Remote work may seem like a new trend of 2020, but according to the data issued by the US Census Bureau and the Bureau of Labor Statistics, over 4.7 million people in the US, that make up for 3.4 percent of the workforce, were already working remotely way even before the COVID-19 enforced lockdowns.
51 percent of employees believe remote work helps improve their work-life balance, 47 percent like skipping the everyday morning commute, and 25 percent are able to achieve more financial stability by working remotely.
Here’s a surprising stat that you might not have seen coming — Even with the house chores, roommates, family members and pets, 75 percent of people find themselves less distracted working from home than they would be in an office.
Employees see the office as a place full of distractions instead of a space where they can sit by themselves to focus on work. Over 76 percent avoid the office altogether when they really need to focus on an important project or task.
While most people assume working from home can be immensely distracting and affect work performance, numbers say otherwise. Over 77 percent of remote employees claim that they are actually more productive when they work from home.
Working alone, all by yourself, can quickly get monotonous and boring which can inadvertently affect your productivity and efficiency. That is why 37 percent of remote employees prefer to take regular breaks so that they can stay productive and perform their best work, all throughout the day.
For remote employees, loneliness is one of the biggest struggles while working from home which has only worsened over the last few months due to lockdowns and quarantine regulations. Other major challenges of remote work include communication issues, inability to unplug from work, and being in a different timezone than the rest of the team members.
Over 40 percent of people prefer remote work because of the flexibility that it offers. You can walk your dog, go for a morning walk, have a long breakfast with your family, and even go for a quick grocery run when you work from home on a more flexible schedule.
99 percent of people, irrespective of their job roles and industries, want to try out remote work at least at some point in their career. While remote work is just seen as a passing trend, this stat goes to prove that employees are way more interested in remote work than most assume.

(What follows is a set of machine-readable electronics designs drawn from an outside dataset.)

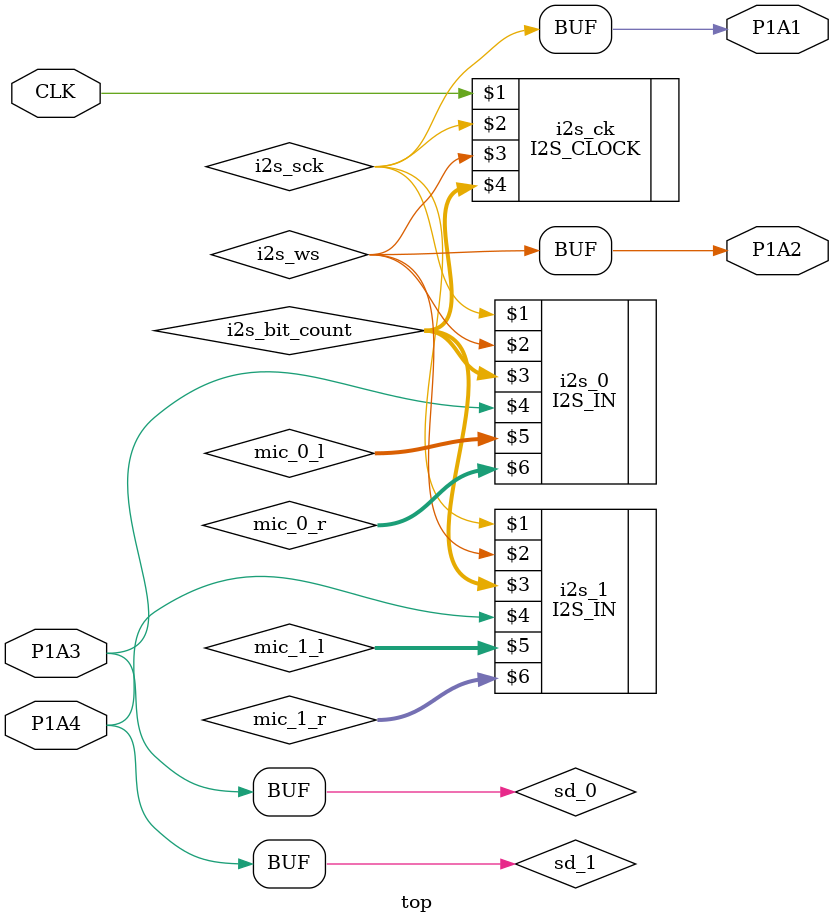
<source format=v>

module top (input CLK, output P1A1, output P1A2, input P1A3, input P1A4);

// Generate i2S clock and word select signals

wire i2s_sck, i2s_ws;
// i2s_bit_count tracks the position in the 64-bit L/R frame.
wire [5:0] i2s_bit_count;

I2S_CLOCK i2s_ck(CLK, i2s_sck, i2s_ws, i2s_bit_count);

// Acquire pairs of I2S streams

reg [15:0] mic_0_l;
reg [15:0] mic_0_r;
wire sd_0;

I2S_IN i2s_0(i2s_sck, i2s_ws, i2s_bit_count, sd_0, mic_0_l, mic_0_r);

reg [15:0] mic_1_l;
reg [15:0] mic_1_r;
wire sd_1;

I2S_IN i2s_1(i2s_sck, i2s_ws, i2s_bit_count, sd_1, mic_1_l, mic_1_r);

// TODO : clock the L/R data into RAM
// TODO : sum the data with delays
// TODO : write the data to the DAC

// Assign the IO

assign P1A1 = i2s_sck;
assign P1A2 = i2s_ws;
assign P1A3 = sd_0;
assign P1A4 = sd_1;

endmodule


</source>
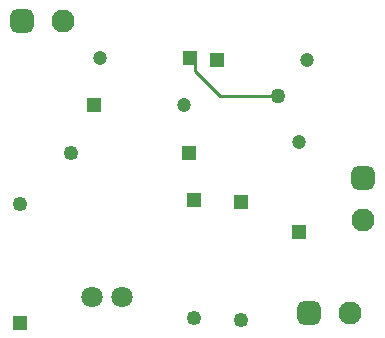
<source format=gtl>
G04*
G04 #@! TF.GenerationSoftware,Altium Limited,Altium Designer,23.3.1 (30)*
G04*
G04 Layer_Physical_Order=1*
G04 Layer_Color=255*
%FSLAX44Y44*%
%MOMM*%
G71*
G04*
G04 #@! TF.SameCoordinates,7B0CC697-CB82-4889-8CF9-0E38B3BB7E85*
G04*
G04*
G04 #@! TF.FilePolarity,Positive*
G04*
G01*
G75*
%ADD11C,0.2540*%
%ADD14R,1.2000X1.2000*%
%ADD15C,1.2000*%
%ADD17R,1.2000X1.2000*%
%ADD18C,1.2500*%
%ADD19R,1.2500X1.2500*%
%ADD21R,1.2500X1.2500*%
%ADD23C,1.9500*%
G04:AMPARAMS|DCode=24|XSize=1.95mm|YSize=1.95mm|CornerRadius=0.4875mm|HoleSize=0mm|Usage=FLASHONLY|Rotation=0.000|XOffset=0mm|YOffset=0mm|HoleType=Round|Shape=RoundedRectangle|*
%AMROUNDEDRECTD24*
21,1,1.9500,0.9750,0,0,0.0*
21,1,0.9750,1.9500,0,0,0.0*
1,1,0.9750,0.4875,-0.4875*
1,1,0.9750,-0.4875,-0.4875*
1,1,0.9750,-0.4875,0.4875*
1,1,0.9750,0.4875,0.4875*
%
%ADD24ROUNDEDRECTD24*%
%ADD25C,1.8000*%
G04:AMPARAMS|DCode=26|XSize=1.95mm|YSize=1.95mm|CornerRadius=0.4875mm|HoleSize=0mm|Usage=FLASHONLY|Rotation=270.000|XOffset=0mm|YOffset=0mm|HoleType=Round|Shape=RoundedRectangle|*
%AMROUNDEDRECTD26*
21,1,1.9500,0.9750,0,0,270.0*
21,1,0.9750,1.9500,0,0,270.0*
1,1,0.9750,-0.4875,-0.4875*
1,1,0.9750,-0.4875,0.4875*
1,1,0.9750,0.4875,0.4875*
1,1,0.9750,0.4875,-0.4875*
%
%ADD26ROUNDEDRECTD26*%
%ADD27C,1.2700*%
D11*
X448310Y510540D02*
X497840D01*
X422940Y542290D02*
X427670Y537560D01*
Y531180D02*
Y537560D01*
Y531180D02*
X448310Y510540D01*
D14*
X445740Y541020D02*
D03*
X341600Y502920D02*
D03*
X422940Y542290D02*
D03*
D15*
X522000Y541020D02*
D03*
X417860Y502920D02*
D03*
X346680Y542290D02*
D03*
X515620Y471200D02*
D03*
D17*
Y394940D02*
D03*
D18*
X466090Y320370D02*
D03*
X279400Y418300D02*
D03*
X426720Y322110D02*
D03*
X322110Y462280D02*
D03*
D19*
X466090Y420370D02*
D03*
X279400Y318300D02*
D03*
X426720Y422110D02*
D03*
D21*
X422110Y462280D02*
D03*
D23*
X315950Y573580D02*
D03*
X558800Y326390D02*
D03*
X569770Y405410D02*
D03*
D24*
X280950Y573580D02*
D03*
X523800Y326390D02*
D03*
D25*
X340360Y340310D02*
D03*
X365760D02*
D03*
D26*
X569770Y440410D02*
D03*
D27*
X497840Y510540D02*
D03*
M02*

</source>
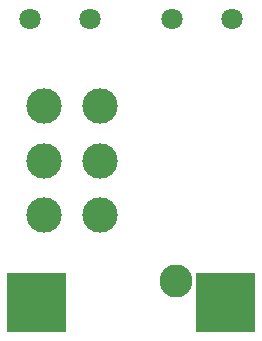
<source format=gbs>
G04 (created by PCBNEW (2013-07-07 BZR 4022)-stable) date 2015/08/15 16:03:12*
%MOIN*%
G04 Gerber Fmt 3.4, Leading zero omitted, Abs format*
%FSLAX34Y34*%
G01*
G70*
G90*
G04 APERTURE LIST*
%ADD10C,0.00590551*%
%ADD11C,0.11811*%
%ADD12C,0.110236*%
%ADD13C,0.0708661*%
G04 APERTURE END LIST*
G54D10*
G54D11*
X117165Y-80551D03*
X117165Y-78740D03*
X117165Y-76929D03*
X119055Y-80551D03*
X119055Y-78740D03*
X119055Y-76929D03*
G54D10*
G36*
X122244Y-84448D02*
X122244Y-82480D01*
X124212Y-82480D01*
X124212Y-84448D01*
X122244Y-84448D01*
X122244Y-84448D01*
G37*
G36*
X115944Y-84448D02*
X115944Y-82480D01*
X117913Y-82480D01*
X117913Y-84448D01*
X115944Y-84448D01*
X115944Y-84448D01*
G37*
G54D12*
X121574Y-82755D03*
G54D13*
X118716Y-74015D03*
X116716Y-74015D03*
X123440Y-74015D03*
X121440Y-74015D03*
M02*

</source>
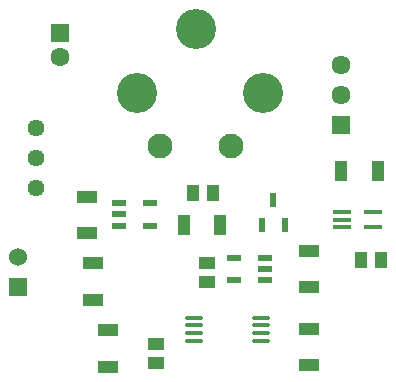
<source format=gbr>
%TF.GenerationSoftware,KiCad,Pcbnew,8.0.5*%
%TF.CreationDate,2025-04-28T09:51:26+02:00*%
%TF.ProjectId,Discharge Controller,44697363-6861-4726-9765-20436f6e7472,rev?*%
%TF.SameCoordinates,Original*%
%TF.FileFunction,Soldermask,Top*%
%TF.FilePolarity,Negative*%
%FSLAX46Y46*%
G04 Gerber Fmt 4.6, Leading zero omitted, Abs format (unit mm)*
G04 Created by KiCad (PCBNEW 8.0.5) date 2025-04-28 09:51:26*
%MOMM*%
%LPD*%
G01*
G04 APERTURE LIST*
G04 Aperture macros list*
%AMRoundRect*
0 Rectangle with rounded corners*
0 $1 Rounding radius*
0 $2 $3 $4 $5 $6 $7 $8 $9 X,Y pos of 4 corners*
0 Add a 4 corners polygon primitive as box body*
4,1,4,$2,$3,$4,$5,$6,$7,$8,$9,$2,$3,0*
0 Add four circle primitives for the rounded corners*
1,1,$1+$1,$2,$3*
1,1,$1+$1,$4,$5*
1,1,$1+$1,$6,$7*
1,1,$1+$1,$8,$9*
0 Add four rect primitives between the rounded corners*
20,1,$1+$1,$2,$3,$4,$5,0*
20,1,$1+$1,$4,$5,$6,$7,0*
20,1,$1+$1,$6,$7,$8,$9,0*
20,1,$1+$1,$8,$9,$2,$3,0*%
G04 Aperture macros list end*
%ADD10R,1.050000X1.800000*%
%ADD11C,2.100000*%
%ADD12C,3.400000*%
%ADD13R,1.470000X1.070000*%
%ADD14RoundRect,0.100000X0.637500X0.100000X-0.637500X0.100000X-0.637500X-0.100000X0.637500X-0.100000X0*%
%ADD15R,1.150000X0.600000*%
%ADD16R,1.800000X1.050000*%
%ADD17R,0.600000X1.300000*%
%ADD18R,1.070000X1.470000*%
%ADD19R,1.610000X1.610000*%
%ADD20C,1.610000*%
%ADD21R,1.530000X1.530000*%
%ADD22C,1.530000*%
%ADD23C,1.440000*%
%ADD24RoundRect,0.100000X-0.650000X-0.100000X0.650000X-0.100000X0.650000X0.100000X-0.650000X0.100000X0*%
%ADD25R,1.600000X1.600000*%
%ADD26C,1.600000*%
G04 APERTURE END LIST*
D10*
%TO.C,R1*%
X183048000Y-67099000D03*
X186148000Y-67099000D03*
%TD*%
D11*
%TO.C,K2*%
X173719500Y-65006500D03*
D12*
X176419500Y-60506500D03*
X170719500Y-55106500D03*
X165719500Y-60506500D03*
D11*
X167719500Y-65006500D03*
%TD*%
D13*
%TO.C,C5*%
X171704000Y-74872000D03*
X171704000Y-76512000D03*
%TD*%
D14*
%TO.C,U3*%
X176260600Y-81502800D03*
X176260600Y-80852800D03*
X176260600Y-80202800D03*
X176260600Y-79552800D03*
X170535600Y-79552800D03*
X170535600Y-80202800D03*
X170535600Y-80852800D03*
X170535600Y-81502800D03*
%TD*%
D15*
%TO.C,G2*%
X176560000Y-76388000D03*
X176560000Y-75438000D03*
X176560000Y-74488000D03*
X173960000Y-74488000D03*
X173960000Y-76388000D03*
%TD*%
D16*
%TO.C,R6*%
X161975800Y-78029400D03*
X161975800Y-74929400D03*
%TD*%
%TO.C,R2*%
X180340000Y-76962000D03*
X180340000Y-73862000D03*
%TD*%
D17*
%TO.C,Q1*%
X176342000Y-71662000D03*
X178242000Y-71662000D03*
X177292000Y-69562000D03*
%TD*%
D18*
%TO.C,C2*%
X186368000Y-74625200D03*
X184728000Y-74625200D03*
%TD*%
D19*
%TO.C,J1*%
X183000000Y-63246000D03*
D20*
X183000000Y-60706000D03*
X183000000Y-58166000D03*
%TD*%
D21*
%TO.C,J3*%
X155702000Y-76962000D03*
D22*
X155702000Y-74422000D03*
%TD*%
D13*
%TO.C,C3*%
X167386000Y-83370000D03*
X167386000Y-81730000D03*
%TD*%
D18*
%TO.C,C4*%
X172140000Y-69000000D03*
X170500000Y-69000000D03*
%TD*%
D15*
%TO.C,G1*%
X164200000Y-69850000D03*
X164200000Y-70800000D03*
X164200000Y-71750000D03*
X166800000Y-71750000D03*
X166800000Y-69850000D03*
%TD*%
D10*
%TO.C,R4*%
X169703732Y-71726311D03*
X172803732Y-71726311D03*
%TD*%
D16*
%TO.C,R5*%
X180314000Y-83592000D03*
X180314000Y-80492000D03*
%TD*%
%TO.C,R7*%
X163322000Y-83693600D03*
X163322000Y-80593600D03*
%TD*%
D23*
%TO.C,U1*%
X157226000Y-68580000D03*
X157226000Y-66040000D03*
X157226000Y-63500000D03*
%TD*%
D16*
%TO.C,R3*%
X161500000Y-69316000D03*
X161500000Y-72416000D03*
%TD*%
D24*
%TO.C,U2*%
X183074000Y-70597000D03*
X183074000Y-71247000D03*
X183074000Y-71897000D03*
X185734000Y-71897000D03*
X185734000Y-70597000D03*
%TD*%
D25*
%TO.C,C1*%
X159258000Y-55432888D03*
D26*
X159258000Y-57432888D03*
%TD*%
M02*

</source>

When employees are happy and satisfied with their jobs, they tend to recommend it to others as well. As a result, 81 percent of employees say that remote working perks would make them more likely to recommend their organization to other prospects and job candidates in their network.
More than half of office employees would readily switch jobs for one that offered the option to work remotely. As remote work becomes more common, organizations that cannot offer it will become unusual and struggle to retain top talent.
Money is no longer the main deciding factor for employees looking for a job change. They would rather take a 10 percent pay cut than work for an organization that doesn’t offer remote work. On the contrary, 74 percent of employees are less likely to leave their jobs if they have a remote work option.
80 percent of employees are less stressed about their jobs when they work from home. Moreover, 86 percent claim that they are able to better take care of themselves which directly leads to improved health and decreased sick days.
The reason we are able to work from home is because we have access to personal computers, laptops, and of course the mighty internet. But it may be surprising to know that the world’s first digital computer was actually invented during World War II to crack coded messages.
It’s clear from all of these statistics that work from home isn’t just the newest buzzword which will disappear once we get past the pandemic. It is here to stay and the momentum for it has been building up slowly over the years. For companies, that means, creating long-term remote work strategies to engage their current workforce and attract new talent successfully. For employees that means acquiring new skills that can help them succeed in the remote work environment.